[Pose estimation data]
▽

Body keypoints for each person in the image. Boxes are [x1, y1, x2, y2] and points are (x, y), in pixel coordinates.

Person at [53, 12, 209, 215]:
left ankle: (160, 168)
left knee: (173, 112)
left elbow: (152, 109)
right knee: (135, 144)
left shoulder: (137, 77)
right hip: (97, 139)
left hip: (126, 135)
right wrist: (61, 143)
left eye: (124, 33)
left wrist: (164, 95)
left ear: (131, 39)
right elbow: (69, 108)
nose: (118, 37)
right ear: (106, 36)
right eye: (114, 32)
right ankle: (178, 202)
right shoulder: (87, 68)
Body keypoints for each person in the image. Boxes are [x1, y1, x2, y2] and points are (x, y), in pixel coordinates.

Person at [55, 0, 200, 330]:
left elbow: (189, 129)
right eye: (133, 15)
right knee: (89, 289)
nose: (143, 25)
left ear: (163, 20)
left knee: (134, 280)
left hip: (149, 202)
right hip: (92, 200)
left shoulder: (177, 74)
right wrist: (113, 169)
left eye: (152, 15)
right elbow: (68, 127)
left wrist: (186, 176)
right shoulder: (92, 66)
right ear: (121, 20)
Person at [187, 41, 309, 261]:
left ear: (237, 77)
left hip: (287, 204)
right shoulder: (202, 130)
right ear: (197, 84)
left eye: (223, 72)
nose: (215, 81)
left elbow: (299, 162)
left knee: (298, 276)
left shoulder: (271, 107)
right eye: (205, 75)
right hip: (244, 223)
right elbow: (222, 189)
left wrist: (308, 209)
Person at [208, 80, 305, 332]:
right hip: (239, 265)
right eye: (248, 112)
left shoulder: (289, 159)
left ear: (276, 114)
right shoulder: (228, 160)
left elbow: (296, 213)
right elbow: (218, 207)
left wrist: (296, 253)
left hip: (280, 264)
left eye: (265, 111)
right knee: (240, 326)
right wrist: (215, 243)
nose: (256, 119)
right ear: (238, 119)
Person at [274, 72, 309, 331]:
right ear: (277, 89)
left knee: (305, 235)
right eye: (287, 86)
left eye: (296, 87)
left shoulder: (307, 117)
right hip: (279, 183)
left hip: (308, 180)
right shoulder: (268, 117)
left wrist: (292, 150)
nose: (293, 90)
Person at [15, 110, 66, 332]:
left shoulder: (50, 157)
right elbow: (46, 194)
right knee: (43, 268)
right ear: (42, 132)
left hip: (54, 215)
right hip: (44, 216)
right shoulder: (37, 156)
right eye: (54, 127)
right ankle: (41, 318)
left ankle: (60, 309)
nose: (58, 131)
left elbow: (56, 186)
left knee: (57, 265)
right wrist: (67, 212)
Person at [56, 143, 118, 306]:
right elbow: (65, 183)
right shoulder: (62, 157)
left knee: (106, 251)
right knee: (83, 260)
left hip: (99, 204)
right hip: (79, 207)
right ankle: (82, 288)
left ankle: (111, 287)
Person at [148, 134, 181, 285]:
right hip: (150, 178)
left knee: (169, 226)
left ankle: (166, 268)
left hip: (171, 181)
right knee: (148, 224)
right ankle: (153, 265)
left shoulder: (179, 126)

△

### What you should do:
From the line holding "right hip: (150, 178)" to the final line of the data, output each line exactly and nothing more.

### Written response:
right hip: (150, 178)
left knee: (169, 226)
left ankle: (166, 268)
left hip: (171, 181)
right knee: (148, 224)
right ankle: (153, 265)
left shoulder: (179, 126)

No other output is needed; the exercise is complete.